Alford - Engineer Spence, of L.&M. Railroad, running between Montrose and Alford, who is numbered among the most prominent residents of the county seat, is waging warfare against the snakes who have their home at the dam of the long pond at Alford and assisted by Conductor Wilmot and the train crew, promises to go down in history as a successful snake exterminator.
Forest City - Because there was no [tax] collector in Forest City, and the schools were likely to be crippled for want of funds that were justly due, Prof. C. T. Thorpe, of Forest City, accepted, on the grounds of good citizenship and duty as he saw it, the collectorship, and is now proceeding with the work. The citizens of Forest City ought to appreciate this move on the part of Prof.

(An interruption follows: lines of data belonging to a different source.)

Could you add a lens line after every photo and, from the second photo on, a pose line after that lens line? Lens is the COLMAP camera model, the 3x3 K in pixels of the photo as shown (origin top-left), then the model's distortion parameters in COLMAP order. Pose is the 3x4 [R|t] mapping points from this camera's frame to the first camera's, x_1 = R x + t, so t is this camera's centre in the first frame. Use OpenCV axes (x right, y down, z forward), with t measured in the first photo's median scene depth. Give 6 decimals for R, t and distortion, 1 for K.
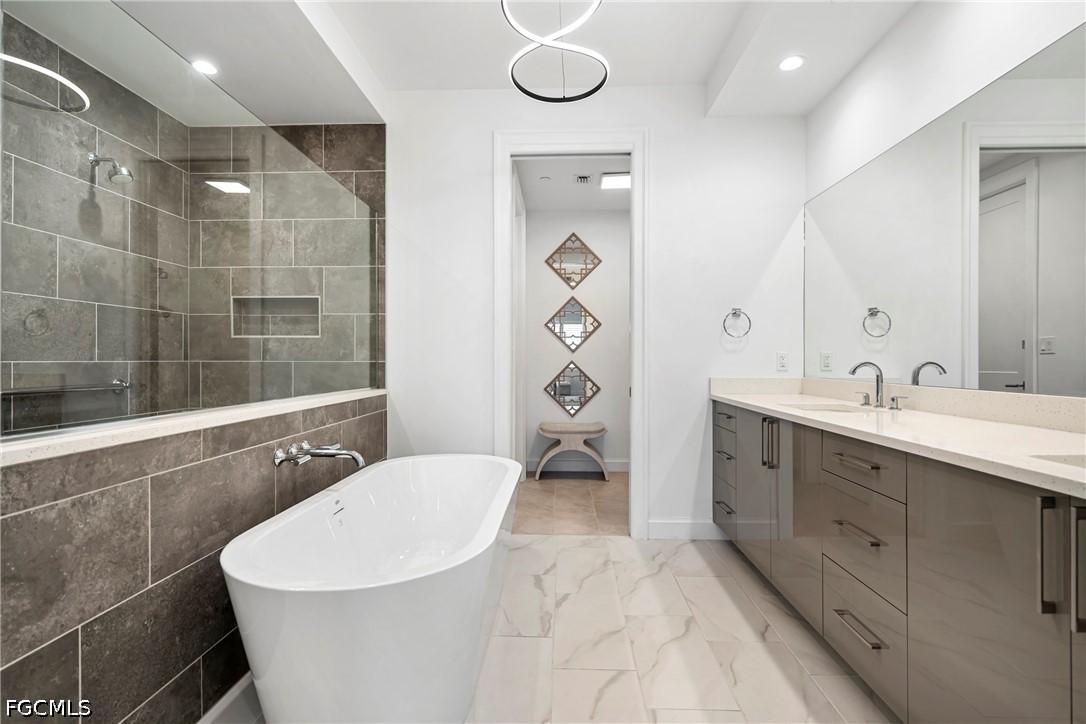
lens RADIAL K [[487.2, 0, 543.9], [0, 487.2, 360.9], [0, 0, 1]] dist [0.000378, 0.000104]
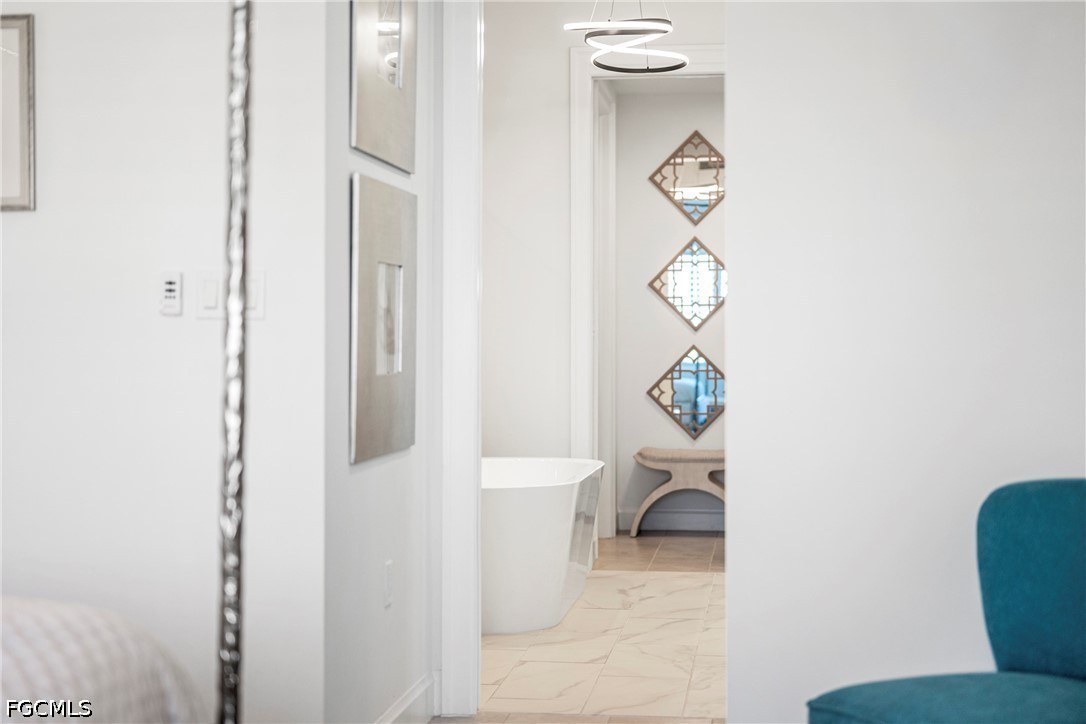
lens RADIAL K [[1640.9, 0, 542.9], [0, 1640.9, 362.6], [0, 0, 1]] dist [0.011935, 0.000000]
pose [[0.995400, 0.001394, -0.095799, 0.066716], [-0.002320, 0.999952, -0.009557, 0.040974], [0.095781, 0.009735, 0.995355, -1.020354]]
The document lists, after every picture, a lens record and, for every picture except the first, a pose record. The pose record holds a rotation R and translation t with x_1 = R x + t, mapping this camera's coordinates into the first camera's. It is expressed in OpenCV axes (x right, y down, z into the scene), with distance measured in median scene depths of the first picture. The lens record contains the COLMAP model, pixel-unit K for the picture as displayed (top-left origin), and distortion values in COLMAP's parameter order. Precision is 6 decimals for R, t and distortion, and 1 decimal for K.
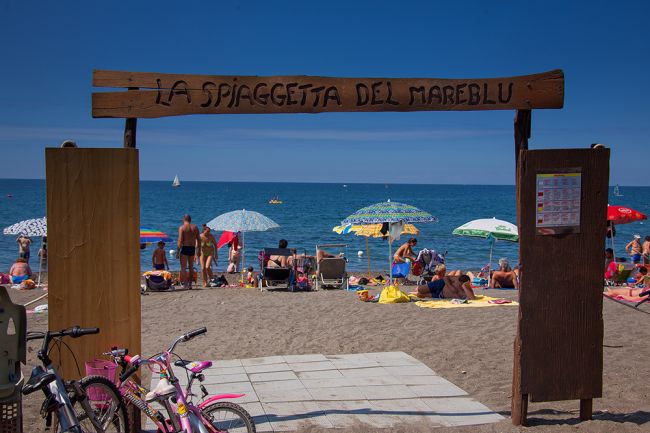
lens RADIAL K [[797.7, 0, 325.0], [0, 797.7, 216.5], [0, 0, 1]] dist [0.011423, 0.000291]
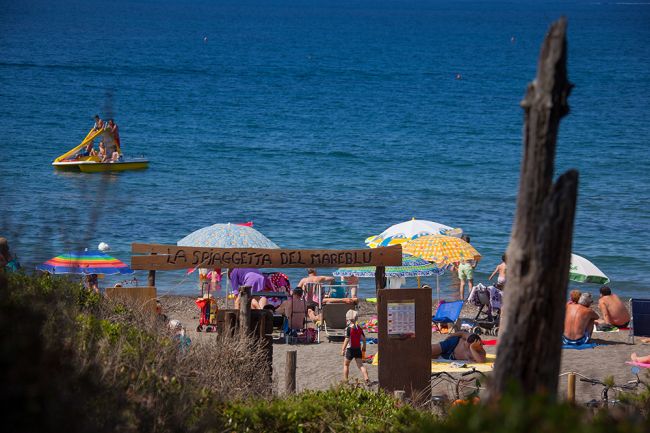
lens RADIAL K [[2002.1, 0, 325.0], [0, 2002.1, 216.5], [0, 0, 1]] dist [0.203512, 1.478771]
pose [[0.998027, 0.014904, -0.060991, 0.399237], [-0.011713, 0.998560, 0.052358, -0.471173], [0.061683, -0.051540, 0.996764, -3.337546]]
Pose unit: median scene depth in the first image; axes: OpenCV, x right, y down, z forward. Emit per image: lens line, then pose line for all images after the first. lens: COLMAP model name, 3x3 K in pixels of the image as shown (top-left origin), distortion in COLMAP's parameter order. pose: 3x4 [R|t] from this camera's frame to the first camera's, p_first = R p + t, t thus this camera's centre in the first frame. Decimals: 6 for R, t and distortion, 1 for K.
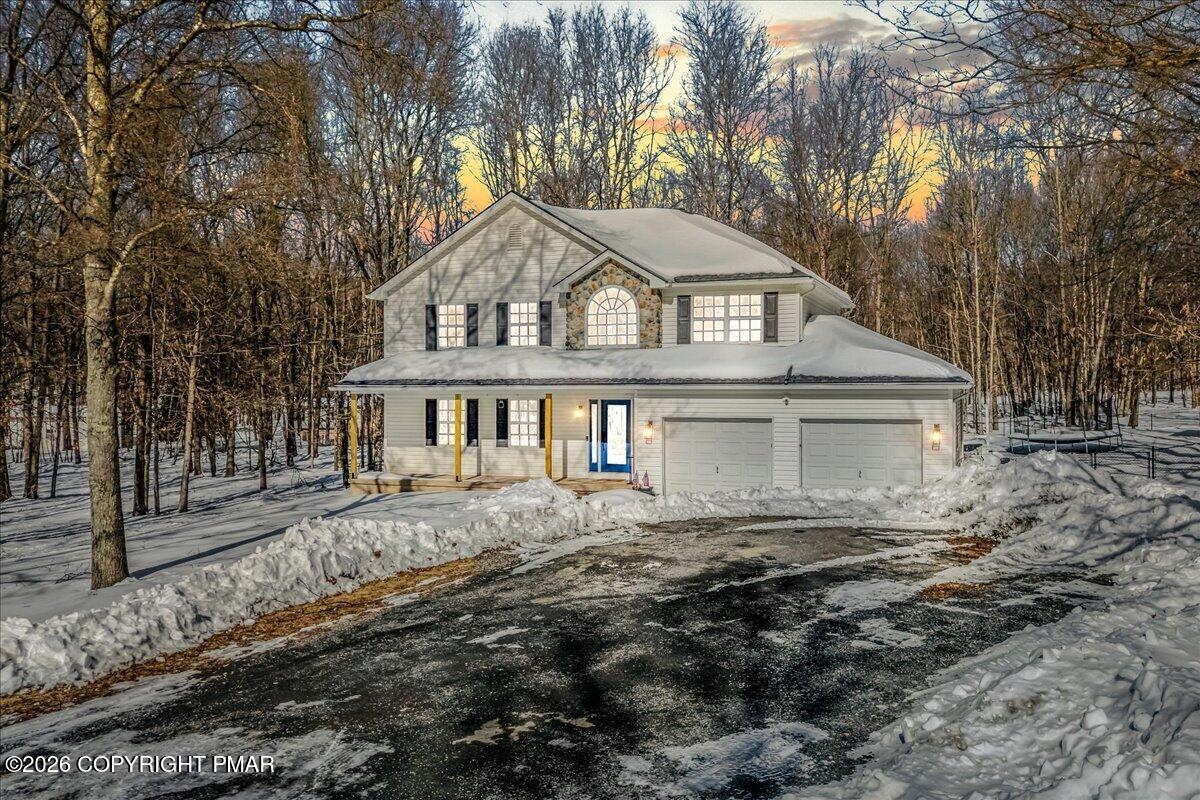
lens RADIAL K [[1029.4, 0, 595.2], [0, 1029.4, 394.2], [0, 0, 1]] dist [0.061630, -0.012670]
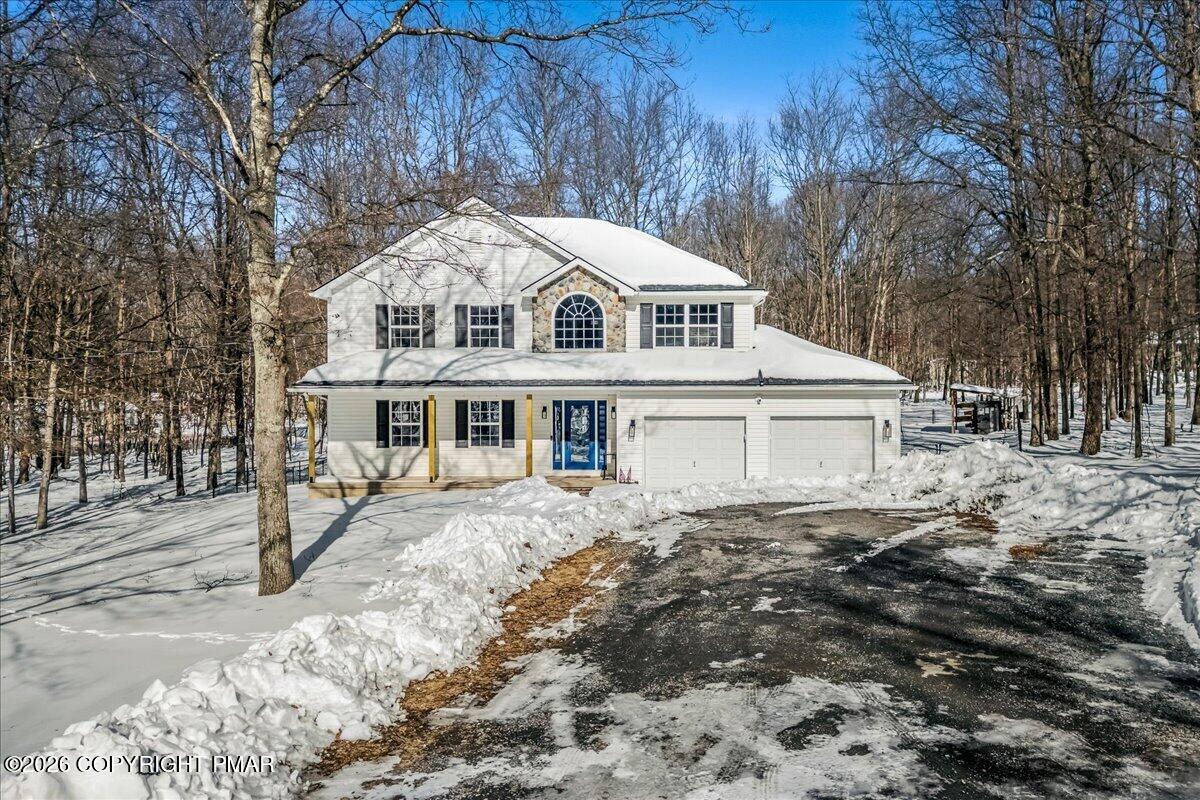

Thorpe, and pay their taxes promptly, thus saving him much work that he ought not to be called upon to do.
Harford - There will be a platform dance at the Harford Fair, afternoon and evening, Sept. 25. A fine new platform has been erected outside. The Brevier orchestra, which gave such excellent satisfaction last year, will furnish music.
Uniondale - It seems to us, farmers will do well to note the fact that fat stock of all kinds are bringing good prices. It has been a good many years since buyers have shipped fat cattle from these parts to the large city markets. S. H. Bronson has already sent several cars of cattle, sheep and hogs to New York.
New Milford - Clarence Snyder, of East Lenox, has begun his vocation as principal of the New Milford schools.
Springville - James Blakeslee is the loser of a vicious horse; instead of killing someone, she made a finale of herself. Getting enraged, she threw herself backwards, striking her head on a stone and killing herself instantly.
Dimock - Charles Main is getting his cider mill ready to grind the farmer's apples when the weather is cooler.
News Briefs - Persons having a tendency to in any way meddle with the rural free delivery boxes should bear in mind that they are liable to a fine of $1,000 or three years imprisonment for so doing. Better let them alone. AND President Roosevelt had a narrow escape from death yesterday. Secret Service Agent Craig was killed and Driver Pratt received a fractured skull, and the President was slightly bruised and cut, their carriage being struck by an electric car near Pittsfield, Mass. The carriage was smashed to pieces. The motorman and conductor of the trolley car were arrested. AND Hon. Otis Avery, of Honesdale, has completed his 94th year and still has the distinction of being the oldest practicing dentist in the world.